With an eclectic mix of characters ranging from a pastor to a former beauty queen, the mother daughter boughie fest promises to bring the drama as only true southern belles can.
One of the more provocative members of the cast is Kahdijiha Rowe, daughter to 112 member Q. Parker. Kahdijiha recently sat down to speak with Brown Sista and shared with us her reasons for doing the show, as well as her love of all things SHOES!
Brown Sista: Hi Kahdijiha, first let me take a moment to thank you for taking time out of your busy schedule to talk to Brown Sista.
Kahdijiha: Hello Brown Sistas! I am very excited about this opportunity and I would like to thank you so much for the interview.
Brown Sista: Can you take a moment to tell our readers a bit about yourself. What do you do for a living?
Kahdijiha: I am a college-educated business professional with a knack and natural gift for fashion and ALL things fabulous!! I am a Marketing Executive, basically I create brands!! I work very closely with my mom and aunt, Sharlinda and Brie’ to help them brand their many businesses including Tu La 2 Nail Salon and DUO Jewelry. My newest baby is my very own online shoe boutique, “Platform Kouture” scheduled to launch Spring 2013. I am very excited about this project because I just LOVE LOVE shoes!! I am definitely a shoe addict!!! Platform Kouture will offer affordable shoes that are stylish and fabulous.
Brown Sista: How did the opportunity to appear on ‘Big Rich Atlanta’ come about?
Kahdijiha: My mom, aunt, and I were approached about doing an interview. At the time my mom was being interviewed for another really big show so it kinda just fell in our lap.
Brown Sista: Were you worried that filming with your mother would cramp your style or cause you to pull back a bit?
Kahdijiha: **Laughing** No, in that department I will say that I am pretty lucky. My mom and aunt are actually pretty cool. They are only 41 and very well connected in the social scene in Atlanta so we always hit all the red carpets together. Mom definitely makes it very clear that she is mom, but we have an awesome relationship. My auntie Brie’ and I actually hang out and party the most since my mother is married and she has to take care of my little brother.

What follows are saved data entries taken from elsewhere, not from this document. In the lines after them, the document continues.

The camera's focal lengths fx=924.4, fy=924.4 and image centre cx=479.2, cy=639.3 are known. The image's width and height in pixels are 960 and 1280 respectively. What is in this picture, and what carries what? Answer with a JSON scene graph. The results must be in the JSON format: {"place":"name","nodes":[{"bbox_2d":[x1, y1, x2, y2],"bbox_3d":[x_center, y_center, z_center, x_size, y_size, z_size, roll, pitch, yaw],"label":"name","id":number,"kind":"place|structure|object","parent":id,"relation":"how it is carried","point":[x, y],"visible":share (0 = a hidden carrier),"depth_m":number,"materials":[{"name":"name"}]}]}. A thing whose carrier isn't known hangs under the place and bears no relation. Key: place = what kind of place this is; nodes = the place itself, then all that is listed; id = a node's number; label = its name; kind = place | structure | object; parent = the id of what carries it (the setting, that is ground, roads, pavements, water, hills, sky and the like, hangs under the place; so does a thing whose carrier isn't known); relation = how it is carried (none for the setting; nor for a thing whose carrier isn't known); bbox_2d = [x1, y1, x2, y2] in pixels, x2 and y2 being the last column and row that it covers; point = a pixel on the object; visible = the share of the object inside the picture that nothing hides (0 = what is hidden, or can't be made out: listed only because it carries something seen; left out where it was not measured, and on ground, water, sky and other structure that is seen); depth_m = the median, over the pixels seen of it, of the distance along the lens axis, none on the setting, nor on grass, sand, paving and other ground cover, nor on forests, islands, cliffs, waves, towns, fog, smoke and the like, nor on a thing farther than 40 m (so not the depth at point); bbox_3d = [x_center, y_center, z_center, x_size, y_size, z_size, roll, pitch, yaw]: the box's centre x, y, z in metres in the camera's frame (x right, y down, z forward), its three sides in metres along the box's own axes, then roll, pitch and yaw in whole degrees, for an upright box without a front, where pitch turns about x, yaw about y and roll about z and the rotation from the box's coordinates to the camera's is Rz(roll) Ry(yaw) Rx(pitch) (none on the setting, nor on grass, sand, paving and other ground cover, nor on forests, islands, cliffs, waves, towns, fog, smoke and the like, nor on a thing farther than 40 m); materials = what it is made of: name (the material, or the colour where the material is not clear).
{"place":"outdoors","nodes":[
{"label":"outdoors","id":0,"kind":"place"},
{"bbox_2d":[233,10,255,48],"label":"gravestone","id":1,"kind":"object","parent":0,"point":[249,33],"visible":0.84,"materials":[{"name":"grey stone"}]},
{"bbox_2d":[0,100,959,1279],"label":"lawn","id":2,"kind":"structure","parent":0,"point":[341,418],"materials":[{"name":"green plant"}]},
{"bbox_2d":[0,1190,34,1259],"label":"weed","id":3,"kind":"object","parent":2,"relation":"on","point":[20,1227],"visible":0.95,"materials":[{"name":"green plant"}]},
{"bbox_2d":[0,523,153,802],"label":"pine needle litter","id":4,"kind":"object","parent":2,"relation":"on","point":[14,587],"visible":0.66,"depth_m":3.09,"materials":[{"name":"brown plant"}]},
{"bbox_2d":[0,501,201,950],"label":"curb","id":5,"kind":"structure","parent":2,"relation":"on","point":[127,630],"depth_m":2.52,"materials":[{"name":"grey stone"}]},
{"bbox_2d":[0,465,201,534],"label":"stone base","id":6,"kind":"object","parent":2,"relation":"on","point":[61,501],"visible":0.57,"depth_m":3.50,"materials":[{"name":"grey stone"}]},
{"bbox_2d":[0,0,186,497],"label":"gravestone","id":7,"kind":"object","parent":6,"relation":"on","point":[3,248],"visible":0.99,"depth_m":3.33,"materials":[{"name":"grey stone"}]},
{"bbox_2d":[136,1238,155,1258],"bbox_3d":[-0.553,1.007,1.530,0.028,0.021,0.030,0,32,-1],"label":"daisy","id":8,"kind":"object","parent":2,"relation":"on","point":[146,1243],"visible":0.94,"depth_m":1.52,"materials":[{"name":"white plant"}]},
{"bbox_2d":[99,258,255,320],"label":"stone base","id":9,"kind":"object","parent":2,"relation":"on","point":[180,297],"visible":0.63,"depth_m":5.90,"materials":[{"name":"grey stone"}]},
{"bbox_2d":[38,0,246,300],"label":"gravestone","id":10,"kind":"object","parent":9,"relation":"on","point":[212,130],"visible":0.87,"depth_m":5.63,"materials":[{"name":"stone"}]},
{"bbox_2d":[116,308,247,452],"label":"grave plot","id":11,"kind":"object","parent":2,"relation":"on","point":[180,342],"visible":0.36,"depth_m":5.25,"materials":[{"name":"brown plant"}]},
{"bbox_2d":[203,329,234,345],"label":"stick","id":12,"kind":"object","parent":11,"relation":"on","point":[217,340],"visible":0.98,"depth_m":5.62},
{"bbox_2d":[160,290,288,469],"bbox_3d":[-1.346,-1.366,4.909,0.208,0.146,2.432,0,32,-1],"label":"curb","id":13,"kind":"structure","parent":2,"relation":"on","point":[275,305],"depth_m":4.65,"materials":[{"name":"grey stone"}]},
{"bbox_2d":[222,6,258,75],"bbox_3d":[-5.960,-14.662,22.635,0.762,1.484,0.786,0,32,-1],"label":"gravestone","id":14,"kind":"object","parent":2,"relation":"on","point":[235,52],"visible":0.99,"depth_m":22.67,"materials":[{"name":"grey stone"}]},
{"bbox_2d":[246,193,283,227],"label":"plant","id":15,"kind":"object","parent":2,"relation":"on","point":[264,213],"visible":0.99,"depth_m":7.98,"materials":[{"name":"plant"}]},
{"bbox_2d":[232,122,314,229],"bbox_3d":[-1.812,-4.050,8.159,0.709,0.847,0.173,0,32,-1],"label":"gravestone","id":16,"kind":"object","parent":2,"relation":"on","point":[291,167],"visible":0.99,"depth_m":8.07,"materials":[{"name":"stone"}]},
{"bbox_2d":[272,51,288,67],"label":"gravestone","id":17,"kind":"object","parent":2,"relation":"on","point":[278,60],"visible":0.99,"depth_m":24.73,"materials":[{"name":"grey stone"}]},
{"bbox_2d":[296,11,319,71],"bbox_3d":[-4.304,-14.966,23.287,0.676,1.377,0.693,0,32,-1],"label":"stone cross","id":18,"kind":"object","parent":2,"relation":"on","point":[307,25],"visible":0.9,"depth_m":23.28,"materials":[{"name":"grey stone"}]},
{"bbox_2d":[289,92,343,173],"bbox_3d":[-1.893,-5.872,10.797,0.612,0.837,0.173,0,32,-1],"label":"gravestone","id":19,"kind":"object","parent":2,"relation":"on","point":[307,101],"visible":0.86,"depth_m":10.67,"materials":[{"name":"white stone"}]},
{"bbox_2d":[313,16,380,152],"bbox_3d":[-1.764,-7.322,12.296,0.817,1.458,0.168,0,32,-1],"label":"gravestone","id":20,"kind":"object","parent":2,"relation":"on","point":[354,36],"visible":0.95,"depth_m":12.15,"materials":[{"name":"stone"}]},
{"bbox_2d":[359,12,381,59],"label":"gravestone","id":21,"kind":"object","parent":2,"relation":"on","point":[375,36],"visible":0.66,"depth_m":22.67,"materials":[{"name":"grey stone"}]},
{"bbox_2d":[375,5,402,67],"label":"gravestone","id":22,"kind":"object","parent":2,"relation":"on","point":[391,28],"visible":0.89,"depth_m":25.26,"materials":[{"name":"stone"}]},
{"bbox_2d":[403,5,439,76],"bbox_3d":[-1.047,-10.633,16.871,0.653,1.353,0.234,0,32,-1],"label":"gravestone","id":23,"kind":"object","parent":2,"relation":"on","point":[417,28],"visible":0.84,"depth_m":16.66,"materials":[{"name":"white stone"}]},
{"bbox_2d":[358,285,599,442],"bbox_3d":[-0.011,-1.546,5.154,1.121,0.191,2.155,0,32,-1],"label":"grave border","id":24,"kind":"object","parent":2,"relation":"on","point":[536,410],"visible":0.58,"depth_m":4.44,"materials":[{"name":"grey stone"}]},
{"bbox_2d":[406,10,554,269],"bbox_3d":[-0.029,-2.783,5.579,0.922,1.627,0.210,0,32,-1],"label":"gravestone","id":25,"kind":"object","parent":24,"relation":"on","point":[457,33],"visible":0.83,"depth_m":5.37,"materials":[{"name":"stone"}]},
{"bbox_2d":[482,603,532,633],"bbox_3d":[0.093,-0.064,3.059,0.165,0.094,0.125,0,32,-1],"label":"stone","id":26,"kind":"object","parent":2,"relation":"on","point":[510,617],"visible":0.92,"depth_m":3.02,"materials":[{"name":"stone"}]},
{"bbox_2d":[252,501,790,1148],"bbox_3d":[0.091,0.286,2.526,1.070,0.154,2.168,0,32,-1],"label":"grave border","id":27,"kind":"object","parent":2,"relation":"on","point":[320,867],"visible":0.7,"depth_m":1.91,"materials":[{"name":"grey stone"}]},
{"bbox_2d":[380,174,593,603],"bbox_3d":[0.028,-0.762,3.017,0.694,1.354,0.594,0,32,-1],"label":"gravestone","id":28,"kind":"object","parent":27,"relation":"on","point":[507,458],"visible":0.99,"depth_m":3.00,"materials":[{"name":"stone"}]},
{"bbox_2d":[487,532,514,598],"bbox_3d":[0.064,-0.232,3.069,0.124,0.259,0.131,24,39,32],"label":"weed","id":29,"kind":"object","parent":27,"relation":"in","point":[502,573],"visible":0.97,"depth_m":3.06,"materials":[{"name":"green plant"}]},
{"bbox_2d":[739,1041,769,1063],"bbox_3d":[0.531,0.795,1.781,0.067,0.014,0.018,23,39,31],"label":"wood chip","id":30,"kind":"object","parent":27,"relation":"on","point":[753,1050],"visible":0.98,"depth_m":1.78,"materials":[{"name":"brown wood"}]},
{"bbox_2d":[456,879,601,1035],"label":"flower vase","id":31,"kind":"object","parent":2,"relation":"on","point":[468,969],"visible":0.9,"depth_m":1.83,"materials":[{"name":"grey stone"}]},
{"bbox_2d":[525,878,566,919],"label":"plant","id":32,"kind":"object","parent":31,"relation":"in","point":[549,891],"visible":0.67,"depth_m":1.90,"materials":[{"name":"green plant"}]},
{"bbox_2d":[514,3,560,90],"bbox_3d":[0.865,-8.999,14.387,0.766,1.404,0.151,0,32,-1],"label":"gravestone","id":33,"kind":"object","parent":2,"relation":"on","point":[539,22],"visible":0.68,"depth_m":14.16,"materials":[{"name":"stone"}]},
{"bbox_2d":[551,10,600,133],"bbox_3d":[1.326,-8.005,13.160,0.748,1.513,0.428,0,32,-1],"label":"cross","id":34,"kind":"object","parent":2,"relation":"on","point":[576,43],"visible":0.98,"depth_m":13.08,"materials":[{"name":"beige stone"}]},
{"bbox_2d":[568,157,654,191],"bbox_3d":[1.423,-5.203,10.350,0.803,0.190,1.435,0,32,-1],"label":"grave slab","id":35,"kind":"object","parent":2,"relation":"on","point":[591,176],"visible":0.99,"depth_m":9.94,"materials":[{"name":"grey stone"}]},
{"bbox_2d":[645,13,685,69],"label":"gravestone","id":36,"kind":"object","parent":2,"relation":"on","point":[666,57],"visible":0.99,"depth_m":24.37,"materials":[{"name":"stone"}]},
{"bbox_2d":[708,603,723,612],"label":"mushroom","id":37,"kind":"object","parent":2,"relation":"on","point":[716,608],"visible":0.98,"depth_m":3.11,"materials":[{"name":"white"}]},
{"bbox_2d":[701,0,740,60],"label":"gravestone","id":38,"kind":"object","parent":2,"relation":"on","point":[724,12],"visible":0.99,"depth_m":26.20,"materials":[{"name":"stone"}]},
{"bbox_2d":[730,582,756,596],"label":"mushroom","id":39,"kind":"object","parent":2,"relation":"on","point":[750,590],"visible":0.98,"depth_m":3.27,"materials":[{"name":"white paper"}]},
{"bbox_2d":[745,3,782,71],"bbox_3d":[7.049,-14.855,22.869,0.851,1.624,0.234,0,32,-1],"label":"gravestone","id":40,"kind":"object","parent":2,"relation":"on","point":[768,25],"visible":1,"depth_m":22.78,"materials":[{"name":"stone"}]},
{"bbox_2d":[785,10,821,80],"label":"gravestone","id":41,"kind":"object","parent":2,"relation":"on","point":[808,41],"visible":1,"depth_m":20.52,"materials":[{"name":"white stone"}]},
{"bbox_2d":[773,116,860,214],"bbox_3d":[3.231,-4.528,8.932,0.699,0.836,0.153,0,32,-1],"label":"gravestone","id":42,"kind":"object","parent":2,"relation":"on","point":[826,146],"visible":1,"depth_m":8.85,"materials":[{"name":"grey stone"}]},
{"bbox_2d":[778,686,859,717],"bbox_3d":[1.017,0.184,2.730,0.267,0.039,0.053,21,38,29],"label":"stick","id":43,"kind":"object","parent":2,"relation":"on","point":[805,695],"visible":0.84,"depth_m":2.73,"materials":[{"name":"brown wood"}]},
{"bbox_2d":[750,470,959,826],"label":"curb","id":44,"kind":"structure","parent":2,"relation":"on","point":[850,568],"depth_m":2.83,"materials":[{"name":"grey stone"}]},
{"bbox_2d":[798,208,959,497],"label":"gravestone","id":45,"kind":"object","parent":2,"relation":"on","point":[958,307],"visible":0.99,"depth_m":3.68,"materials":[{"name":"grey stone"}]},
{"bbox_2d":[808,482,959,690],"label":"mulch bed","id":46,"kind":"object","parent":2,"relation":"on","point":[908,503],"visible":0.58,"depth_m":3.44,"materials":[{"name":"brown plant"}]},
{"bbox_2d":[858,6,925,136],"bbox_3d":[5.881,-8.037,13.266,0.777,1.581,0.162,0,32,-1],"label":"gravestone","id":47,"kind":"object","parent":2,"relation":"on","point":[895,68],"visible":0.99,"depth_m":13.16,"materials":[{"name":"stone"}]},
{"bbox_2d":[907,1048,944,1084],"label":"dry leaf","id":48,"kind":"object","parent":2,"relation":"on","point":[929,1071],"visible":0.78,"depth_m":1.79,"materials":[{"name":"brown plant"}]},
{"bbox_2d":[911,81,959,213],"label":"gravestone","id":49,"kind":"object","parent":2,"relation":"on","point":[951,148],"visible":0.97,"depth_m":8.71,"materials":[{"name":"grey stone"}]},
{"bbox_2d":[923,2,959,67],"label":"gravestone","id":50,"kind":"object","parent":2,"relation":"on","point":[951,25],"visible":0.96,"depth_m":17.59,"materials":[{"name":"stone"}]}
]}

Brown Sista: Your father, Q. Parker, is a huge musical icon in Atlanta, did he have any reservations about you and your mother, his wife, appearing on the show?
Kahdijiha: My father is a very well established musician and has already built a brand around his name, so naturally he had a lot of questions. He likes to protect us as well, but he is also very supportive and wants to see us develop and grow as well.

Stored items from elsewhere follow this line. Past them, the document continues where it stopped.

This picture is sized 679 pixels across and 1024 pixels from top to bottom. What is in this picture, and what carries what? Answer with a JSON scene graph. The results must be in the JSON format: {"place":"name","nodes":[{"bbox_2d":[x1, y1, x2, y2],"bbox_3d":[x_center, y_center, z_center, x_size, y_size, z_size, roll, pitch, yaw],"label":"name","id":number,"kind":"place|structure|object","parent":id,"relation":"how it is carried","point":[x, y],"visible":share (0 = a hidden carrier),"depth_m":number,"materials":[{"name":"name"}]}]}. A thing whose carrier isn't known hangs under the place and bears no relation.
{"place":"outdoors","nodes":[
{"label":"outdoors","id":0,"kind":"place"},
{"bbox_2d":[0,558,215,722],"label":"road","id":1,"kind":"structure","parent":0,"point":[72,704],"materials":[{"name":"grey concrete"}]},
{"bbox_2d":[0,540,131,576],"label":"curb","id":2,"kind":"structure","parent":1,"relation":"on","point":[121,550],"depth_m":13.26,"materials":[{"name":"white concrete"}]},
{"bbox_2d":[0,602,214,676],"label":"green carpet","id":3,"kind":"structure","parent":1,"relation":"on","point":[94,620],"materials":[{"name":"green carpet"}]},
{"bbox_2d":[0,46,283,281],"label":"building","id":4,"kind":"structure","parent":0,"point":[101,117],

Brown Sista: What do you think it is about Atlanta women that has intrigued Hollywood so much over the last few years?
Kahdijiha: I think Georgia peaches are feisty but sweet at the same time. There is a lot of money here in Atlanta and the home of many big celebrities. Also, a lot of movies are being filmed here so Atlanta is honestly like the “new” Hollywood.
Brown Sista: Are you prepared for the scrutiny that will surely come once the show airs?
Kahdijiha: I think my family has always been in the blogs and in the limelight so the scrutiny is not as new for us as it will be for the rest of the cast. Overall, we are prepared and we are very strong women.
Brown Sista: Being a young African American woman in the spotlight, some will surely look to you to set an example. Would you feel comfortable taking on the title of role model?
Kahdijiha: Of course, I would love to be a role model, but by no means am I perfect. My purpose for life is to help people along my journey, especially young women and children. My mom, aunt, and I are very well involved in Philanthropy. All of us sit on the board of a phenomenal organization called Beyond the Game to benefit children and women in Swaziland, Africa. It is an organization for women with NO excuses who believe they can change the world. And believe me … We know we can change the world.
Brown Sista: Several other reality shows have been accused of purposely trying to show African American women in a negative light? Did this criticism give you pause when considering whether or not to join the cast of ‘Big Rich Atlanta?
Kahdijiha: Let’s be honest drama sells. I think showcasing your life to the public is risky and could cause a serious PR nightmare!! However, at the end of the day no one is perfect, the only difference is that now more people know about your choices, decisions, and mistakes. Other than that we are all human and I honestly believe that other races, not just African American women, could say the same thing about reality shows.
Brown Sista: Finally, what do you want people to take away from watching the show? Do you want to leave them with any particular message?
Kahdijiha: After viewers watch the show I want them to be able to take away that I am very driven individual with goals and morals. I take pride in being raised by such strong women, my mother and my aunt, and a wonderful father. I do not follow the crowd, never have and never will. I am good at reading people and I stand up for what I believe in. At the end of the day you can’t sell me wooden nickels!!!!
Brown Sista: Thank you for your time, Kahdijiha. Let’s do it again real soon!
Kahdijiha: Thanks! I would love to do this again.